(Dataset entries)
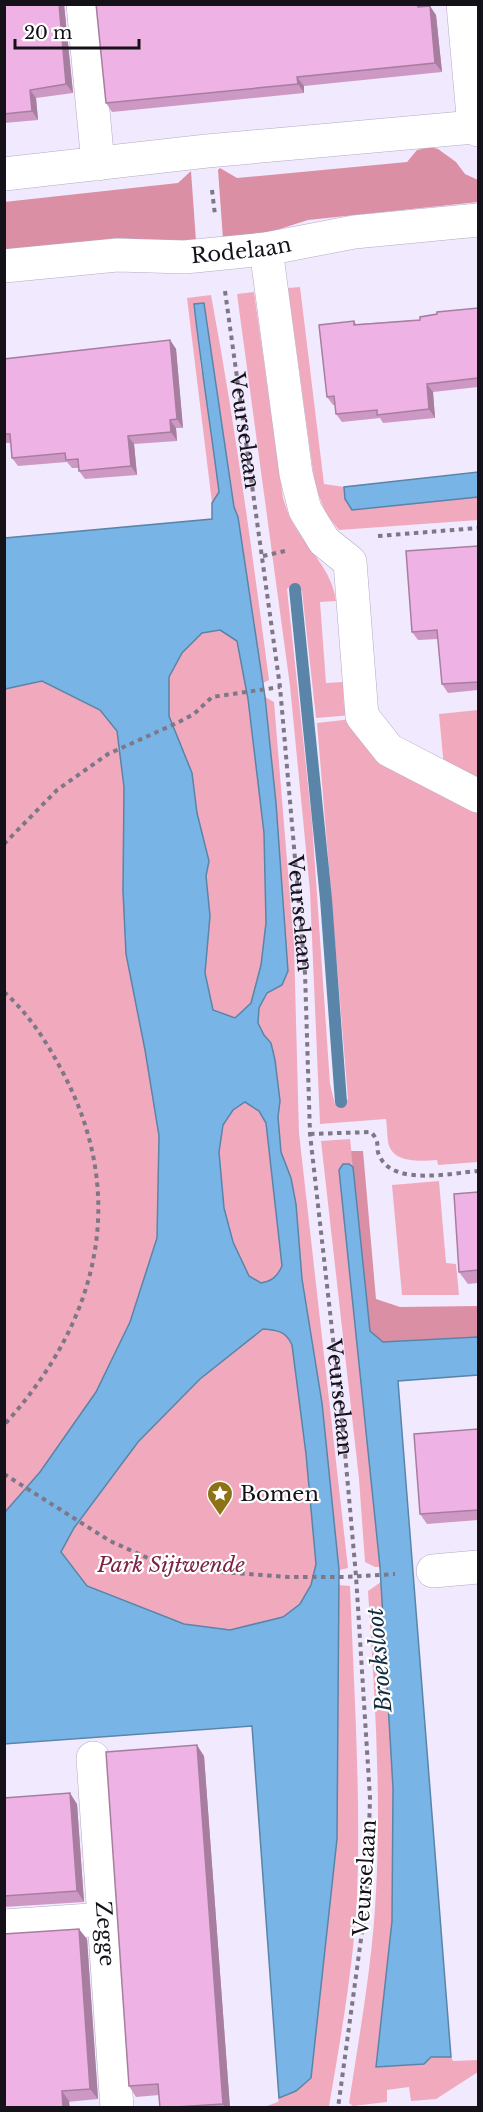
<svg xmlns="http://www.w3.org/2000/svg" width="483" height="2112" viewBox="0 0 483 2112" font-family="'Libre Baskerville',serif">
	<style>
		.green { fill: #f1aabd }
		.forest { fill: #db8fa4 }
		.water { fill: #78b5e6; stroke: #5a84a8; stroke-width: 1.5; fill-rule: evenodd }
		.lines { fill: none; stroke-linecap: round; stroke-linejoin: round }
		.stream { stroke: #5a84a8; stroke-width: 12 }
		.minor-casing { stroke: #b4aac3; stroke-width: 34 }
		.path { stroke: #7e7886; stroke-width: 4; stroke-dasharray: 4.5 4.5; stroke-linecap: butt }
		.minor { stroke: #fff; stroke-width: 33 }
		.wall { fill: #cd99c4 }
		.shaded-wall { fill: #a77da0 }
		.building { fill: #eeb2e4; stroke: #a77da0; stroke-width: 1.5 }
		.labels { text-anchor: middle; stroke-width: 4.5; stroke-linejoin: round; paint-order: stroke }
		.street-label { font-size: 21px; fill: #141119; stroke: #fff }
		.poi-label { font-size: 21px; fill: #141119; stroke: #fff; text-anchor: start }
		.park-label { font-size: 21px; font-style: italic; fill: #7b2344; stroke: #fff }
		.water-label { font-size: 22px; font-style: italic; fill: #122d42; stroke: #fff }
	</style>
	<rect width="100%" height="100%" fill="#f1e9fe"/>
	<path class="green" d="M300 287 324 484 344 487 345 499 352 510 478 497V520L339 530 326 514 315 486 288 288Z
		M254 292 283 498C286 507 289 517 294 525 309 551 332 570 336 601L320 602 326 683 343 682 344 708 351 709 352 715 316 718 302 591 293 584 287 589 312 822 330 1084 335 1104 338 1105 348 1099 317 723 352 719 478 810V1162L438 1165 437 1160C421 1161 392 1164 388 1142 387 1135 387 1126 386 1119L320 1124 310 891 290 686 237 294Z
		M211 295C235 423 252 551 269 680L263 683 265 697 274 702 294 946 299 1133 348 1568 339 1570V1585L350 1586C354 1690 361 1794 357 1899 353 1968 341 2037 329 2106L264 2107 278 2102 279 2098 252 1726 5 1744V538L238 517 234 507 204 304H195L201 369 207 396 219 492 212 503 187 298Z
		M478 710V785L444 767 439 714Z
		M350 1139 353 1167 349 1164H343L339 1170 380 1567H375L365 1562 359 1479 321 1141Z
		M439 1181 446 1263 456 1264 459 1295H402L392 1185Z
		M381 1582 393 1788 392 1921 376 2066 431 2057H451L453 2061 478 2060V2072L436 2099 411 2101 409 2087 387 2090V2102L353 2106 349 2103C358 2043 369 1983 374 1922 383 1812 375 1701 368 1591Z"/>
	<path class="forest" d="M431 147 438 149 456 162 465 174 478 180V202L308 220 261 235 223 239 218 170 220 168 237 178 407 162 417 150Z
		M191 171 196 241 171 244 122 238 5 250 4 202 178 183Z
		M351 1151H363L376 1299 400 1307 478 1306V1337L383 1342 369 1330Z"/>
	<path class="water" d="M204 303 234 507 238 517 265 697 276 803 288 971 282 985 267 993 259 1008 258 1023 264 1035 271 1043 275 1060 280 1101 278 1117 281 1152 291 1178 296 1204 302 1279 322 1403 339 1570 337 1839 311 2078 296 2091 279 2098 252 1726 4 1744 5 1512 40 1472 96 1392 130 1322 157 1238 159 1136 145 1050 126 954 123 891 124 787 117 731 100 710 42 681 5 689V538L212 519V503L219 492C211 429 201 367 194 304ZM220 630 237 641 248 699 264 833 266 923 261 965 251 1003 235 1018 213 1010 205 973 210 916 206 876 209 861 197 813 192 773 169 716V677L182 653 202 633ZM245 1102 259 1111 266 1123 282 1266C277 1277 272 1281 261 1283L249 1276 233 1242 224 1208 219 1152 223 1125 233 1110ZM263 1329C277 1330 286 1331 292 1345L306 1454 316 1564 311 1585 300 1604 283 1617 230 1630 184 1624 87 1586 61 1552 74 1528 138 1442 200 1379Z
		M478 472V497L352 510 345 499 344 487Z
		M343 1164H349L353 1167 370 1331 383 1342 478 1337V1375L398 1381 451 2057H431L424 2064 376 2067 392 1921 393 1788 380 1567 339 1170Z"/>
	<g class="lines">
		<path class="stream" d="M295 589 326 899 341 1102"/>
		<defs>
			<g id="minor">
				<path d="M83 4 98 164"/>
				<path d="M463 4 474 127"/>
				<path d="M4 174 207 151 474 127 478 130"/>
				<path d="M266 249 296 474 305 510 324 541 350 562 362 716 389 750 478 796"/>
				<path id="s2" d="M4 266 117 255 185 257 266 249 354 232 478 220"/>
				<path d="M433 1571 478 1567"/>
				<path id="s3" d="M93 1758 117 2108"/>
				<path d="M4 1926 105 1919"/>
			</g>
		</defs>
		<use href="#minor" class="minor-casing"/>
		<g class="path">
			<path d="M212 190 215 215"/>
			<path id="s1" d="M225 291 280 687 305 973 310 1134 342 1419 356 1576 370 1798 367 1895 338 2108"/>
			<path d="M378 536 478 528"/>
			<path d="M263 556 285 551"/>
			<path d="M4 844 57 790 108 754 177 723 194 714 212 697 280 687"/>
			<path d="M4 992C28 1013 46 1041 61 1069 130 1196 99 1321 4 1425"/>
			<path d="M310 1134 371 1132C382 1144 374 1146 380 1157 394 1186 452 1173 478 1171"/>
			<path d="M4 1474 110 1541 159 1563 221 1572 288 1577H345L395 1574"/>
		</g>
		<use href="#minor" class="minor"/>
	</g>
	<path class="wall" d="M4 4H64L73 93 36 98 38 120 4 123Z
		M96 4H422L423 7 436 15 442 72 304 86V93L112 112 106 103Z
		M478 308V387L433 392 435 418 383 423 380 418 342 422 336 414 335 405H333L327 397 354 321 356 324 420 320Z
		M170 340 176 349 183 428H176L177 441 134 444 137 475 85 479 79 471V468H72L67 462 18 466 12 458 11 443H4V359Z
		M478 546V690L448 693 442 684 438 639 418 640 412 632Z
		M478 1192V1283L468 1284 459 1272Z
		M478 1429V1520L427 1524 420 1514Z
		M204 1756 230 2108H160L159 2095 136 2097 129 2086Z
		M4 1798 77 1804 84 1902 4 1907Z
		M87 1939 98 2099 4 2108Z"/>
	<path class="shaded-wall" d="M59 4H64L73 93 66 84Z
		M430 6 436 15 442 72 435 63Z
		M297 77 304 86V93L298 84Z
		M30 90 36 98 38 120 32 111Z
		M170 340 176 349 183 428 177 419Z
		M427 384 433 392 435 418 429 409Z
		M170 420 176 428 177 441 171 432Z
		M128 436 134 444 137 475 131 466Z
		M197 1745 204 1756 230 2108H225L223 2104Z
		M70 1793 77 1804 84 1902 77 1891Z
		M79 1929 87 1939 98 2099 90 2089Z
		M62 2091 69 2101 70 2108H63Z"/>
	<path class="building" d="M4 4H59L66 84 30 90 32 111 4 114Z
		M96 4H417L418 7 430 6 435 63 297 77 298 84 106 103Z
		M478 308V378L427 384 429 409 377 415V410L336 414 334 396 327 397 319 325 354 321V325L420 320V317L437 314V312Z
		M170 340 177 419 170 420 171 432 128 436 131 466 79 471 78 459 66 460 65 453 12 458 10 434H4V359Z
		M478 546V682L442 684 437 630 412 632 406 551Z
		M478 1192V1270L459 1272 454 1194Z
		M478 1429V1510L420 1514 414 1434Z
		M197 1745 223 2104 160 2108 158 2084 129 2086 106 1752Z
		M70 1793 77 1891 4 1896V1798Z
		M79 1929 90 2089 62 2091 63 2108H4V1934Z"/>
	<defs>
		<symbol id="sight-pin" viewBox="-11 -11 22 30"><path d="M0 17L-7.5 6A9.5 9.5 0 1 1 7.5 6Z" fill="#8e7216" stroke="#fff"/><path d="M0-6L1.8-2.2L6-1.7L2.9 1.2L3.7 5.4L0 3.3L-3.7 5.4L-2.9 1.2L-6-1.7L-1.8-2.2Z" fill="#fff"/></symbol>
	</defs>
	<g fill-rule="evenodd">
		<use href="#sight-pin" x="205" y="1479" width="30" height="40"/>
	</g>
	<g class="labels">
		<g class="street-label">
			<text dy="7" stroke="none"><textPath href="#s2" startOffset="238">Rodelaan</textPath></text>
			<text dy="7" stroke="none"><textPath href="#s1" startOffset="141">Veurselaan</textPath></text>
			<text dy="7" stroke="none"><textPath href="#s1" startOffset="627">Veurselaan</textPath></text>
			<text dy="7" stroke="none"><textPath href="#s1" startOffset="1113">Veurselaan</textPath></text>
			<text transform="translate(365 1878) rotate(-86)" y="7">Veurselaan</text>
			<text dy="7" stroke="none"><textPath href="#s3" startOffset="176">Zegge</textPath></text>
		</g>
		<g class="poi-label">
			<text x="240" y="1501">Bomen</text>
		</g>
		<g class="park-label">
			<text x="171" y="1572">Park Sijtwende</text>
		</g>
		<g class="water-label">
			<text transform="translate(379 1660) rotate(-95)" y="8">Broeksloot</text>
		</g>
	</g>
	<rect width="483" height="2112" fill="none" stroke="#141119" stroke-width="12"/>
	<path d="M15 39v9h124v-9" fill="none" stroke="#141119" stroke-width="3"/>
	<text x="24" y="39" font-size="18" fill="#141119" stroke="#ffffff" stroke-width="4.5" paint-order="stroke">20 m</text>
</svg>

---

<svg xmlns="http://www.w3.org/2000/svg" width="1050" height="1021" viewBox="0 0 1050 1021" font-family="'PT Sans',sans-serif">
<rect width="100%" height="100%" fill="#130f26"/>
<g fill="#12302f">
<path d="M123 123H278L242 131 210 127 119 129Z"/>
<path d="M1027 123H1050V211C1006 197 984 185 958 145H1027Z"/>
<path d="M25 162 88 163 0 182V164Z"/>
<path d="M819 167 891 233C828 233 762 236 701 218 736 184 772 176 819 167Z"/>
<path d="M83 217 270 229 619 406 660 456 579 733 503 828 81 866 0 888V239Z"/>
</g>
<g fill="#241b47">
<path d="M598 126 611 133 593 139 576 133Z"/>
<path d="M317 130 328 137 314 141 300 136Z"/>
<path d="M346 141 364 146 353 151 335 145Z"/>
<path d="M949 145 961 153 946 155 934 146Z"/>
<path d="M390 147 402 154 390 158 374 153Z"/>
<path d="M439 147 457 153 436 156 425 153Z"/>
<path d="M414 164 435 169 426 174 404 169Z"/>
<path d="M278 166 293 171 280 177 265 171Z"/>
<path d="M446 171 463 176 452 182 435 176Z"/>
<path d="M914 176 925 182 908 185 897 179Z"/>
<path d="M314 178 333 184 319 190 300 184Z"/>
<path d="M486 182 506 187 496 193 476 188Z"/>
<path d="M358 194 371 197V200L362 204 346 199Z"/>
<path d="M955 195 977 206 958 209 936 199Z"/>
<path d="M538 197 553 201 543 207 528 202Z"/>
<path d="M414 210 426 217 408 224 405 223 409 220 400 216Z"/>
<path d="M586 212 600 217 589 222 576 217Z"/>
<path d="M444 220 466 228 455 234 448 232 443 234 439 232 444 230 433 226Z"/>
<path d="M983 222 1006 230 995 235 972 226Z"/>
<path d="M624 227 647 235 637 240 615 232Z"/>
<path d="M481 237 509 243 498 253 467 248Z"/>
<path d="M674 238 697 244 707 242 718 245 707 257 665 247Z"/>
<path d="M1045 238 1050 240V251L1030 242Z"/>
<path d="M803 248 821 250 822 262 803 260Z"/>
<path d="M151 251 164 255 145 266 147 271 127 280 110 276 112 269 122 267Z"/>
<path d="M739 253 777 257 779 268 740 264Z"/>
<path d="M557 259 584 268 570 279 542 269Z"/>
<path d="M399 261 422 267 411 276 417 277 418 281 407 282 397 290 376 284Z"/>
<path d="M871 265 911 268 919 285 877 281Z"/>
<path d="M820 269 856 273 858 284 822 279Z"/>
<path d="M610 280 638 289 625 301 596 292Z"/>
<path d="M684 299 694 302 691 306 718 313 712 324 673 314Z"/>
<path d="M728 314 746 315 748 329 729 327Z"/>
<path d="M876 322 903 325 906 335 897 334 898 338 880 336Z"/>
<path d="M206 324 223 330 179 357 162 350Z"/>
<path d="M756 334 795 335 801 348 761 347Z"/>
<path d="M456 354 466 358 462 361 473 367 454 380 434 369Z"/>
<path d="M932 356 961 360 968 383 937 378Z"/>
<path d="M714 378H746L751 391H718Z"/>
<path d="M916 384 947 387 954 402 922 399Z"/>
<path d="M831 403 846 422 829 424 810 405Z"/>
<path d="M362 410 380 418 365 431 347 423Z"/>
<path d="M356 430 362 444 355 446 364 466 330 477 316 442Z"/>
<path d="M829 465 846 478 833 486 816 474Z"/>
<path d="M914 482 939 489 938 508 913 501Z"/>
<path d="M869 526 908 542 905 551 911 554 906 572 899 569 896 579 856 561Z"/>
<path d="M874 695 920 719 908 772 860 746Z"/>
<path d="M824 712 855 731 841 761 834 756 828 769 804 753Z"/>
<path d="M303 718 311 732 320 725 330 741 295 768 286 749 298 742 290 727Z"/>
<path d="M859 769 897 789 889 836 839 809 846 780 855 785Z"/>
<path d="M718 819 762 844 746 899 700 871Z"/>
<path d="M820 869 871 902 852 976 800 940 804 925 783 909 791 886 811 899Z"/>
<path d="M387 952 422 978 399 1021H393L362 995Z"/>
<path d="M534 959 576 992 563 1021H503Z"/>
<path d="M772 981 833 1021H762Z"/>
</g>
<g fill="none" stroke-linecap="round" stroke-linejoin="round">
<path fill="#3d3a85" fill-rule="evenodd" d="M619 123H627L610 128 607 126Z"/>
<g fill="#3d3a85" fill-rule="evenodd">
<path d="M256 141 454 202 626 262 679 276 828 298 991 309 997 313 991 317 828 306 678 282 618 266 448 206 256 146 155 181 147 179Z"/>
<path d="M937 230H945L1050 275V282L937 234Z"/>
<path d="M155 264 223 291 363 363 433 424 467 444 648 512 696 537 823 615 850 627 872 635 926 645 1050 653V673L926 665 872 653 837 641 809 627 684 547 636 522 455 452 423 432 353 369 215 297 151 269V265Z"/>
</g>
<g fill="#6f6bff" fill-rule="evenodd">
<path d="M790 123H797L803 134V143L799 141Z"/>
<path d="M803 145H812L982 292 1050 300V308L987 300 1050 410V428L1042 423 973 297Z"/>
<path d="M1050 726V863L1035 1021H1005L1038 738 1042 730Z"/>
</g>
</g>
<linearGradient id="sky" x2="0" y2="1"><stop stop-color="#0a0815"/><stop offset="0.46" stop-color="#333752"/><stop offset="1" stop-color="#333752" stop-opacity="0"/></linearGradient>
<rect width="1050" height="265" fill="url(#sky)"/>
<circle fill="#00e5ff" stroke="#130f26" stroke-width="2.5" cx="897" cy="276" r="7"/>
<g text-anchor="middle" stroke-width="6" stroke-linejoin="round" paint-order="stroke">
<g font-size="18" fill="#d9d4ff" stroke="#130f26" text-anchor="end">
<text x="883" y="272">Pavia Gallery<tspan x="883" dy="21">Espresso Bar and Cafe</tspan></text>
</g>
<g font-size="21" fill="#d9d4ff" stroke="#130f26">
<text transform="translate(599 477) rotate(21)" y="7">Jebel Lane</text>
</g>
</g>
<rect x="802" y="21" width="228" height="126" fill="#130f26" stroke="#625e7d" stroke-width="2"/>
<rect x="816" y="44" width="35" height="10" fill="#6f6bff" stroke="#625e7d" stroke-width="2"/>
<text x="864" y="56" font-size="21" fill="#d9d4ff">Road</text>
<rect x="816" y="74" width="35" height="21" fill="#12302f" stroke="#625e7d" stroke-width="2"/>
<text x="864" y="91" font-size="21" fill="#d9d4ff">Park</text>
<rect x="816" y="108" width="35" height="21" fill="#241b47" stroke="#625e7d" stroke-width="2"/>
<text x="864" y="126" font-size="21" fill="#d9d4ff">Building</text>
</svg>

▸ TO DO: Whenever the word "linecap" occurs in a line of the records, that line counts once; state the total alone.

▸ EXERCISE SOLUTION: 3